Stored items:

· · · · ·

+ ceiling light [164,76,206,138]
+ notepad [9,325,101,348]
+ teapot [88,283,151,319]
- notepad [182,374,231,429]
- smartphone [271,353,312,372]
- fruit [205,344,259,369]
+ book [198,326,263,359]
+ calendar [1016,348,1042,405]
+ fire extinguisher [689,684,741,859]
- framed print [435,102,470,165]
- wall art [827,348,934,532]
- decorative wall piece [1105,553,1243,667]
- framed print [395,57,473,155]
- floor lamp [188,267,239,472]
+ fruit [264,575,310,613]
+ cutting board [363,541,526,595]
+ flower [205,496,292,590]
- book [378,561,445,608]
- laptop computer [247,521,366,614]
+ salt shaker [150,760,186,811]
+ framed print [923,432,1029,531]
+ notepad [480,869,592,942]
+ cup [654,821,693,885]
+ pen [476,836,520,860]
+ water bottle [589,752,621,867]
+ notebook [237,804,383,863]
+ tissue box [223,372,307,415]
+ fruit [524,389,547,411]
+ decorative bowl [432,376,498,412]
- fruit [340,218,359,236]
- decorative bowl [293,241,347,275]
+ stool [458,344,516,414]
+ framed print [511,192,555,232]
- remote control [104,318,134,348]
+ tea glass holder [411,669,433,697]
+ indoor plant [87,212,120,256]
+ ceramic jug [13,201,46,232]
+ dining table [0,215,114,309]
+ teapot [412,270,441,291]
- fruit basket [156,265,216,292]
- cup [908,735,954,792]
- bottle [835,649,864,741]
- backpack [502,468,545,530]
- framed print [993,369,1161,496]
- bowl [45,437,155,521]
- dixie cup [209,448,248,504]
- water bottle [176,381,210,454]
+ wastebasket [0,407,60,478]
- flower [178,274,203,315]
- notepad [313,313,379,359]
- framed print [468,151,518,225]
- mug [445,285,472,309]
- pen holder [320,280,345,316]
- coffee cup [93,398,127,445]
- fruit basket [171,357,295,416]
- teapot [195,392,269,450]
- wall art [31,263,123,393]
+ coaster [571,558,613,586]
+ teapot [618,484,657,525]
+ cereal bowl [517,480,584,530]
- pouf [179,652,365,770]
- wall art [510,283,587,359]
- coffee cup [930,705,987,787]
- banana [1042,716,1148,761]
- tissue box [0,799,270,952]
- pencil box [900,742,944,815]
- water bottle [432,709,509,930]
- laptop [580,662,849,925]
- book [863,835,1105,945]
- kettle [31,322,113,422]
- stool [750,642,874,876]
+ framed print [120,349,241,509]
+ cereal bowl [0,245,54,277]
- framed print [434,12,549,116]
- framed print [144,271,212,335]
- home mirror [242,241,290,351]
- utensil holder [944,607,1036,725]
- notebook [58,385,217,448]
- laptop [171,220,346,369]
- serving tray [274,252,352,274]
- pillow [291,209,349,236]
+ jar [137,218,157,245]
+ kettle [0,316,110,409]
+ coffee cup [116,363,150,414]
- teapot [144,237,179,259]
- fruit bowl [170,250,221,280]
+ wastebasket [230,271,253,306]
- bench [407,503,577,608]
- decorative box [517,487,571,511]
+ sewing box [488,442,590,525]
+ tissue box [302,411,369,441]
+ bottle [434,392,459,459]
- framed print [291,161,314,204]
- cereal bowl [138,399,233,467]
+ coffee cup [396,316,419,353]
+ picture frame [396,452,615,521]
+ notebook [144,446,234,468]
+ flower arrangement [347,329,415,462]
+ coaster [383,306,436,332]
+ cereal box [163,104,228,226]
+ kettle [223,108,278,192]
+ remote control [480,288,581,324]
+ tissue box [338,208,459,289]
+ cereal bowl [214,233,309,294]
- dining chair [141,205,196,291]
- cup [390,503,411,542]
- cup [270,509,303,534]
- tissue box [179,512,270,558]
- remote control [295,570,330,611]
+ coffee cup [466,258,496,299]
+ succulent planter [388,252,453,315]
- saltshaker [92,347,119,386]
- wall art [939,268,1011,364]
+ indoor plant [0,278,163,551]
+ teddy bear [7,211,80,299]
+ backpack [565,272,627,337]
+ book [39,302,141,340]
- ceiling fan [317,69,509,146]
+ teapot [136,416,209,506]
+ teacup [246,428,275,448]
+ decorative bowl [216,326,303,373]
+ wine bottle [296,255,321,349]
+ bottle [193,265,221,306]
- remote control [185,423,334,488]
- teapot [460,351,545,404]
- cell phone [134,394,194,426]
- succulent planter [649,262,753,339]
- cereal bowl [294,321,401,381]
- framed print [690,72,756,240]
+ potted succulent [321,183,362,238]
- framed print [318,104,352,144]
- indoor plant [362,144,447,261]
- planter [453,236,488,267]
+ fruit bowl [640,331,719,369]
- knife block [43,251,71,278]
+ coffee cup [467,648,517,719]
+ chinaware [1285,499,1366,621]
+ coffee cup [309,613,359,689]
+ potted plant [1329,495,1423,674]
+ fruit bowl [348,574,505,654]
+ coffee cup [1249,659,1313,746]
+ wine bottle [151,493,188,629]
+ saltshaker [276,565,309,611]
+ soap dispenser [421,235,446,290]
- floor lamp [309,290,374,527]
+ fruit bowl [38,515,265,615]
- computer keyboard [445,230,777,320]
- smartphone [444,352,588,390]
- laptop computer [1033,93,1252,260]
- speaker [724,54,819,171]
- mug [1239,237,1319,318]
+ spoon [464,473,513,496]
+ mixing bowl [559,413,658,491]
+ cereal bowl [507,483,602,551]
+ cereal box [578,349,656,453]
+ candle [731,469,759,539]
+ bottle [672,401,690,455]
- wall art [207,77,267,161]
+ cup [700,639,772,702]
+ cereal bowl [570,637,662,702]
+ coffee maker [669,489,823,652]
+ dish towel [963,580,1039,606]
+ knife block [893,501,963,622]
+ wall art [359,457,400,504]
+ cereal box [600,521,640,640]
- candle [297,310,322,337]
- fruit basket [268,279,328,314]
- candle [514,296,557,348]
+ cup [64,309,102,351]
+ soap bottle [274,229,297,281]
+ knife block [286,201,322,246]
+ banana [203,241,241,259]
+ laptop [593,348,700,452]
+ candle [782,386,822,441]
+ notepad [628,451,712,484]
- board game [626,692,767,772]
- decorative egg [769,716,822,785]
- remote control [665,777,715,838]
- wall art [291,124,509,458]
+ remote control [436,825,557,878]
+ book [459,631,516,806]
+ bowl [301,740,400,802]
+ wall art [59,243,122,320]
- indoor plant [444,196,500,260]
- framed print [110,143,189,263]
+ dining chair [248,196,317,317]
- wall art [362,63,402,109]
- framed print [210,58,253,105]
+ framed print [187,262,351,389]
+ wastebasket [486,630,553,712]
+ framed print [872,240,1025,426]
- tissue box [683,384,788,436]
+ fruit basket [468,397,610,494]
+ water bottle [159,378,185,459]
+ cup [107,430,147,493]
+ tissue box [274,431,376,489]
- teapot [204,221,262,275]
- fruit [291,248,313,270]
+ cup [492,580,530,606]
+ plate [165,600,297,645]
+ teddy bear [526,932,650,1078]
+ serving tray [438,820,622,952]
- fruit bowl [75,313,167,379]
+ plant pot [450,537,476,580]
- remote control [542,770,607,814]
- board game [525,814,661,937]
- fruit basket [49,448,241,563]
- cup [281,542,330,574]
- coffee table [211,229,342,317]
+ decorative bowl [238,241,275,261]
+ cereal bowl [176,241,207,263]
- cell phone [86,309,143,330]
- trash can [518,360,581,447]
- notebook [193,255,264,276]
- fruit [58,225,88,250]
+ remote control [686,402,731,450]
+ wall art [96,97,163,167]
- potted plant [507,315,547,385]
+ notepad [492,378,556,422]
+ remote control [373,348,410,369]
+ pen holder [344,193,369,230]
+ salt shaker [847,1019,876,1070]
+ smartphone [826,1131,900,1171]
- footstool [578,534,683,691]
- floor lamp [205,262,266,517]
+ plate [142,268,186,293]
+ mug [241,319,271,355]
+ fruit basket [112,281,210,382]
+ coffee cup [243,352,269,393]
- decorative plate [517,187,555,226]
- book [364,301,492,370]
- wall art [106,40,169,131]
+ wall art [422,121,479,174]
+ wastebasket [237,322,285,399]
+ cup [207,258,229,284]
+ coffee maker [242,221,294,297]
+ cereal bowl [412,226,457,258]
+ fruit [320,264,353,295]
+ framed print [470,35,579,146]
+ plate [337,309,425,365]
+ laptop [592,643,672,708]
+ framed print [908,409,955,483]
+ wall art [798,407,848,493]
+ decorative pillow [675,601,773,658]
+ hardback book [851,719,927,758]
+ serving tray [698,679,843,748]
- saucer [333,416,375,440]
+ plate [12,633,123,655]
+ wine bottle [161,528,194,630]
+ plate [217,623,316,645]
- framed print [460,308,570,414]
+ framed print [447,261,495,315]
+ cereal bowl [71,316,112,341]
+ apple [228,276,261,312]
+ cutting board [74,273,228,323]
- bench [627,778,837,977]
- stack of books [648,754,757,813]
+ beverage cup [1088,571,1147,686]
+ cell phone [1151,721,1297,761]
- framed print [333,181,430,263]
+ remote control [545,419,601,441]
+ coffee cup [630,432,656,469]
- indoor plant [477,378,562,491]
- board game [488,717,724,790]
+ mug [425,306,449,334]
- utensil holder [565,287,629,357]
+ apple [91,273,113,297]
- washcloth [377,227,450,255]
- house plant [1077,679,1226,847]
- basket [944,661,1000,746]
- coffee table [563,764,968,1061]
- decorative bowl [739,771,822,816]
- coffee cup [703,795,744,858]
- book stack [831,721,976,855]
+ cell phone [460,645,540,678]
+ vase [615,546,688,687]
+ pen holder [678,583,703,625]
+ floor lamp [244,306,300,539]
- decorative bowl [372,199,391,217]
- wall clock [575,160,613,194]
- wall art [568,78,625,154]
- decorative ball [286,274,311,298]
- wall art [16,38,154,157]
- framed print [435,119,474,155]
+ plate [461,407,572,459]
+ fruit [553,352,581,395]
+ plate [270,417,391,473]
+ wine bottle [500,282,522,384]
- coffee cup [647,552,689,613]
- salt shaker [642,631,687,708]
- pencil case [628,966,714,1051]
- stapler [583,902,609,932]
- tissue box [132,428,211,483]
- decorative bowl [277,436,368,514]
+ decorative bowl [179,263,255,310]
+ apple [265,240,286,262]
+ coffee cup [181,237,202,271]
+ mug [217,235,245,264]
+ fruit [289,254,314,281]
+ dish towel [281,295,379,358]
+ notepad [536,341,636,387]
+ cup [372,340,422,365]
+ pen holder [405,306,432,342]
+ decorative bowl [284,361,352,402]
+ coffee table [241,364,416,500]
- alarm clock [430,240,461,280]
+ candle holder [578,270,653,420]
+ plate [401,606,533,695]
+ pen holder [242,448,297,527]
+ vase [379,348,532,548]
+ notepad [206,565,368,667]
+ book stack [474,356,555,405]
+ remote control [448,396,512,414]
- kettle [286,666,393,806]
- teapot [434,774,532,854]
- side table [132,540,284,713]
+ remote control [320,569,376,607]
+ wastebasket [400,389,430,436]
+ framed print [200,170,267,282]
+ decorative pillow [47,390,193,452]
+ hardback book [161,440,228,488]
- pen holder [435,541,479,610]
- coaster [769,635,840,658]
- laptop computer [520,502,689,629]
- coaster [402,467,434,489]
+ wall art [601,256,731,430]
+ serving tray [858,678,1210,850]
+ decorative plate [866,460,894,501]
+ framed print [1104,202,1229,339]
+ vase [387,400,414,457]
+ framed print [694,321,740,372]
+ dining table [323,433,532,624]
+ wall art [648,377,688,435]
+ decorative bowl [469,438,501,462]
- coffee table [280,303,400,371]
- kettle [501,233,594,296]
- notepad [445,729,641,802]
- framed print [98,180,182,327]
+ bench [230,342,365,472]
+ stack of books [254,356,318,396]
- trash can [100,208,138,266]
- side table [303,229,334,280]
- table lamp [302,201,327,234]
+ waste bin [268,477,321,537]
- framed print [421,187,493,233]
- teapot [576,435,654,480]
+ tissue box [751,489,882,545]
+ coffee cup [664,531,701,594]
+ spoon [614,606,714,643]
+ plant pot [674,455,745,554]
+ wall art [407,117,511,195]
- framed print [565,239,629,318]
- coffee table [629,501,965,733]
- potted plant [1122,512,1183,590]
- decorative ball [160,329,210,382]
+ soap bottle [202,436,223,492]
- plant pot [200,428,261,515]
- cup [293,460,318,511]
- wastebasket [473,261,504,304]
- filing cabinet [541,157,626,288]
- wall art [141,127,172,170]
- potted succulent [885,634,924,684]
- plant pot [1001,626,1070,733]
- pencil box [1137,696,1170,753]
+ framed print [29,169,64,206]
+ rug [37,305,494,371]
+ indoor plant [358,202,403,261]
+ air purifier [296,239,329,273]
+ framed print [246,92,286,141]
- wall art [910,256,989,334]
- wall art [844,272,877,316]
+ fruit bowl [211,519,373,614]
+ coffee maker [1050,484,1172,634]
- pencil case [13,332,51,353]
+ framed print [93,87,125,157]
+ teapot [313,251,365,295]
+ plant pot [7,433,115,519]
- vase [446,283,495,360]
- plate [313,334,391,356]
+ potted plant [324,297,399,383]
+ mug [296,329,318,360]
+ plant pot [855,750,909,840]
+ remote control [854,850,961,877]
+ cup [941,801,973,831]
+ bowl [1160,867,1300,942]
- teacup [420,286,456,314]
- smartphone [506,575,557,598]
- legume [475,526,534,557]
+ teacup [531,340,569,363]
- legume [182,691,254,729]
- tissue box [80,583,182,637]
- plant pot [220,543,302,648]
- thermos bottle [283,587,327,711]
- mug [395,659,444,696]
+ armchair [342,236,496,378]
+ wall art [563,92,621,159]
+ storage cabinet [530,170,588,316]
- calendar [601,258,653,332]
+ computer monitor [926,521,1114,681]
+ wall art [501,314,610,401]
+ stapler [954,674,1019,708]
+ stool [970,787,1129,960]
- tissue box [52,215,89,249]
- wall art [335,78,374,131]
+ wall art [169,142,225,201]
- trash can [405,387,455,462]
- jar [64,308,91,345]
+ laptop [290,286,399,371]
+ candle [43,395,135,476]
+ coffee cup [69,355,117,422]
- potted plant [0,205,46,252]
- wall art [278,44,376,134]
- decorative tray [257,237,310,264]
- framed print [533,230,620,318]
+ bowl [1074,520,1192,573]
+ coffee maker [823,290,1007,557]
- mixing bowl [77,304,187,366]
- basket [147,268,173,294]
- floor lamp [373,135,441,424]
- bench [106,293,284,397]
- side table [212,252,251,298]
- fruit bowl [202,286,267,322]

· · · · ·

> What to work on
Repeat, exactly as they stand above, the lines from the line with "- coffee table [211,229,342,317]" to the line with "- board game [488,717,724,790]", both lines included.

> Task solution
- coffee table [211,229,342,317]
+ decorative bowl [238,241,275,261]
+ cereal bowl [176,241,207,263]
- cell phone [86,309,143,330]
- trash can [518,360,581,447]
- notebook [193,255,264,276]
- fruit [58,225,88,250]
+ remote control [686,402,731,450]
+ wall art [96,97,163,167]
- potted plant [507,315,547,385]
+ notepad [492,378,556,422]
+ remote control [373,348,410,369]
+ pen holder [344,193,369,230]
+ salt shaker [847,1019,876,1070]
+ smartphone [826,1131,900,1171]
- footstool [578,534,683,691]
- floor lamp [205,262,266,517]
+ plate [142,268,186,293]
+ mug [241,319,271,355]
+ fruit basket [112,281,210,382]
+ coffee cup [243,352,269,393]
- decorative plate [517,187,555,226]
- book [364,301,492,370]
- wall art [106,40,169,131]
+ wall art [422,121,479,174]
+ wastebasket [237,322,285,399]
+ cup [207,258,229,284]
+ coffee maker [242,221,294,297]
+ cereal bowl [412,226,457,258]
+ fruit [320,264,353,295]
+ framed print [470,35,579,146]
+ plate [337,309,425,365]
+ laptop [592,643,672,708]
+ framed print [908,409,955,483]
+ wall art [798,407,848,493]
+ decorative pillow [675,601,773,658]
+ hardback book [851,719,927,758]
+ serving tray [698,679,843,748]
- saucer [333,416,375,440]
+ plate [12,633,123,655]
+ wine bottle [161,528,194,630]
+ plate [217,623,316,645]
- framed print [460,308,570,414]
+ framed print [447,261,495,315]
+ cereal bowl [71,316,112,341]
+ apple [228,276,261,312]
+ cutting board [74,273,228,323]
- bench [627,778,837,977]
- stack of books [648,754,757,813]
+ beverage cup [1088,571,1147,686]
+ cell phone [1151,721,1297,761]
- framed print [333,181,430,263]
+ remote control [545,419,601,441]
+ coffee cup [630,432,656,469]
- indoor plant [477,378,562,491]
- board game [488,717,724,790]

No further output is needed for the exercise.